A Nash equilibrium describes a state in a game where no player can benefit by changing their strategy while the other players keep theirs unchanged.
It is the mathematical definition of a stalemate.
Think about standing at a concert. At first, everyone is sitting comfortably. Then, one enthusiastic fan in the front row stands up to get a better view. Now the people behind him can’t see, so they stand up. This ripple effect moves all the way to the back of the stadium. Eventually, everyone is standing. The view is exactly the same as when everyone was sitting, but now your legs are tired and you can’t sit down because you’ll see nothing. You are trapped in a Nash equilibrium. The optimal group outcome, everyone sitting, is unstable because the individual incentive to stand is too high. This law governs everything from nuclear arms races to why you feel compelled to wear a suit to a job interview even though everyone would be more comfortable in pajamas. We are locked in suboptimal traps because we cannot trust others to coordinate with us.
The Ultimatum Game
The ultimatum game, fairness versus logic. Imagine I offer you $100, but there is a catch. I have to split this money with a stranger in another room. I can offer that stranger any amount I want from one penny to the full $100. If the stranger accepts my offer, we both get the money. If the stranger rejects my offer, neither of us gets anything. The stranger knows the total is $100.

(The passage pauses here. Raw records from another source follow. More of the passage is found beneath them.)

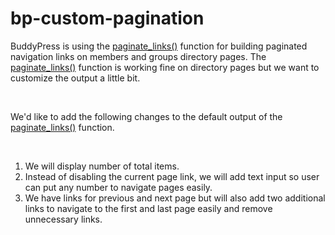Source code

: # bp-custom-pagination

BuddyPress is using the [paginate_links()](https://codex.wordpress.org/Function_Reference/paginate_links) function for building paginated navigation links on members and groups directory pages. The [paginate_links()](https://codex.wordpress.org/Function_Reference/paginate_links) function is working fine on directory pages but we want to customize the output a little bit.

‌

We'd like to add the following changes to the default output of the [paginate_links()](https://codex.wordpress.org/Function_Reference/paginate_links) function.

‌

1. We will display number of total items.  
2. Instead of disabling the current page link, we will add text input so user can put any number to navigate pages easily.  
3. We have links for previous and next page but will also add two additional links to navigate to the first and last page easily and remove unnecessary links.

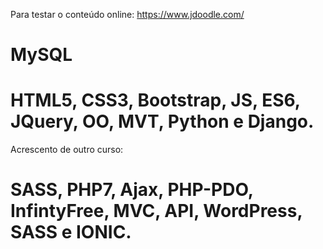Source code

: Para testar o conteúdo online:
https://www.jdoodle.com/
# MySQL 
# HTML5, CSS3, Bootstrap, JS, ES6, JQuery, OO, MVT, Python e Django.
Acrescento de outro curso:
# SASS, PHP7, Ajax, PHP-PDO, InfintyFree, MVC, API, WordPress, SASS e IONIC.
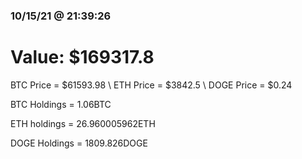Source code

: ### 10/15/21 @ 21:39:26 

# Value: $169317.8



BTC Price = $61593.98
\ ETH Price = $3842.5
\ DOGE Price = $0.24


BTC Holdings = 1.06BTC

 ETH holdings = 26.960005962ETH

 DOGE Holdings = 1809.826DOGE

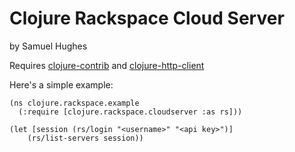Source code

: # Clojure Rackspace Cloud Server

by Samuel Hughes

Requires [clojure-contrib](http://github.com/richhickey/clojure-contrib/tree/master) and
[clojure-http-client](http://github.com/technomancy/clojure-http-client/tree/master)

Here's a simple example:

    (ns clojure.rackspace.example
      (:require [clojure.rackspace.cloudserver :as rs]))
      
    (let [session (rs/login "<username>" "<api key>")]
        (rs/list-servers session))

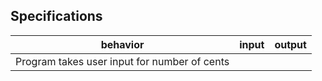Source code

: ## Specifications

| behavior |  input   |  output  |
|----------|:--------:|:--------:|
|Program takes user input for number of cents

Now, pure logic, the kind economists used to believe ruled the world dictates that the stranger should accept any offer greater than zero. Even one penny is better than nothing, right? A purely rational profit maximizing agent would take the penny. But that is not what happens. In real life experiments conducted all over the world, if I offer anything less than about 30%, say I try to keep $70 and give them 30, the vast majority of people will reject the offer. They will choose to walk away with nothing just to ensure that I also get nothing. This is the ultimatum game and it reveals a hidden mechanism in our brains that overrides basic math. The instinct for altruistic punishment. We are hardwired to punish unfairness even at a personal cost. This isn’t just pettiness. It’s an evolutionary safeguard. In a tribal setting, letting someone get away with hoarding resources was a death sentence for the group. So, we developed a fairness switch that effectively says, ”I will burn this entire deal to the ground rather than let you exploit me.” This is why you get irrationally angry when someone cuts in line, even if it only delays you by 5 seconds. It’s why revolutions happen. We aren’t profit maximizers. We are fairness enforcers. And knowing this changes how you negotiate everything from your salary to who does the dishes. You aren’t negotiating numbers. You are negotiating perceived respect. Why selfishness is mathematically predictable.

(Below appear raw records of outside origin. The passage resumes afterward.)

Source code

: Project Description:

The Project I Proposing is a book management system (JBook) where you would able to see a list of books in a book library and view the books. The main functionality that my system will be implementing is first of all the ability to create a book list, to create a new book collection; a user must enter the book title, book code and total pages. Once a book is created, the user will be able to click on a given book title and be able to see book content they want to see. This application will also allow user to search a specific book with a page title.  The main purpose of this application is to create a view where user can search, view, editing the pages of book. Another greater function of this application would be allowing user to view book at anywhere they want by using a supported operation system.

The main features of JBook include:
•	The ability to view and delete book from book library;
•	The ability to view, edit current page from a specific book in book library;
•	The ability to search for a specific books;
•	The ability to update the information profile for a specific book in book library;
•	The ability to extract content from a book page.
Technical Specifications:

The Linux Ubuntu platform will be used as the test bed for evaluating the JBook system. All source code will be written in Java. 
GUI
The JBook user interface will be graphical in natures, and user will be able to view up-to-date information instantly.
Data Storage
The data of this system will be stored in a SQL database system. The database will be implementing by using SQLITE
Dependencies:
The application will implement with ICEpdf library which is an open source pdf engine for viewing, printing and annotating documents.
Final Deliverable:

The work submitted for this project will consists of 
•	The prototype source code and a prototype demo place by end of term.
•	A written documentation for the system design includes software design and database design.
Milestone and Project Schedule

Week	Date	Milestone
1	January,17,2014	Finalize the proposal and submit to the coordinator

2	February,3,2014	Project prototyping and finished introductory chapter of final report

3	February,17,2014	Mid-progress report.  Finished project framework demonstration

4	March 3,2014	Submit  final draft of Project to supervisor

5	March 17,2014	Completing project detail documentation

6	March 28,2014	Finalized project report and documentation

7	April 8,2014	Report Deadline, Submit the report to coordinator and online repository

The prisoner´s Dilemma (Fairness vs Logic)
Let’s look at the most famous scenario in game theory, the prisoners dilemma. Two bank robbers are arrested and put in separate interrogation rooms. The police don’t have enough evidence to convict them of the major crime, only a minor one. They offer each prisoner a deal. If you betray your partner and testify against him, you go free and he gets 10 years.

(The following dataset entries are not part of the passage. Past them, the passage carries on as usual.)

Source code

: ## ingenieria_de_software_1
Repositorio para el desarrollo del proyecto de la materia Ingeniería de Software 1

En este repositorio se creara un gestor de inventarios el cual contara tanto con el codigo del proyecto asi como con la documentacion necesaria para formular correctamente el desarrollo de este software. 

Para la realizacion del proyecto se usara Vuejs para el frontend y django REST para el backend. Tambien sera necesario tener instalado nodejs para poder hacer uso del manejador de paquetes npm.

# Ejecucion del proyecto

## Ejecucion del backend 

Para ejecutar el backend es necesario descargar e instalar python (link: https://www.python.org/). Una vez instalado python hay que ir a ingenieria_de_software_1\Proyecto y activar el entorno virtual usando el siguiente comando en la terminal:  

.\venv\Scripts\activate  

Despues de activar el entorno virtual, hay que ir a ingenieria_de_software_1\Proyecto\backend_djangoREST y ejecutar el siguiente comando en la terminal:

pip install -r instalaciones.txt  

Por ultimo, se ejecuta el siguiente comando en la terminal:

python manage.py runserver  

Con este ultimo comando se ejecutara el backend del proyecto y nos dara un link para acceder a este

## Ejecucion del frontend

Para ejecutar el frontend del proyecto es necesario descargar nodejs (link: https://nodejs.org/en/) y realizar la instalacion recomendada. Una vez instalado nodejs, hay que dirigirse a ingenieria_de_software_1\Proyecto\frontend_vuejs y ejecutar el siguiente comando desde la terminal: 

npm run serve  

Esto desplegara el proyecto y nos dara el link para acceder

If you both stay silent, you both get just one year for the minor charge.
But if you both betray each other, you both get 5 years. The math is cruel here. No matter what your partner does, your best individual move is always to betray him. If he stays silent, you betray him and go free. If he betrays you, you must betray him to avoid the 10-year sentence. Defection is the dominant strategy. This explains the depressing architecture of modern cynicism. Why do politicians run attack ads? Because if one side takes the high road, stays silent, and the other attacks, defects, the attacker wins. Why do athletes take performance-enhancing drugs? If everyone stays clean, the best athlete wins. But if your opponent is doping and you aren’t, you lose. The logic of the prisoners dilemma forces us into a race to the bottom where rational individuals produce a distinctively irrational group outcome. We lock our doors not because we hate our neighbors, but because we cannot mathematically ensure they won’t rob us. We stockpile resources not because we are greedy, but because the cost of being the sucker who didn’t stockpile is too high. Selfishness isn’t always a moral failing. Often, it’s just people who are good at math but bad at trust.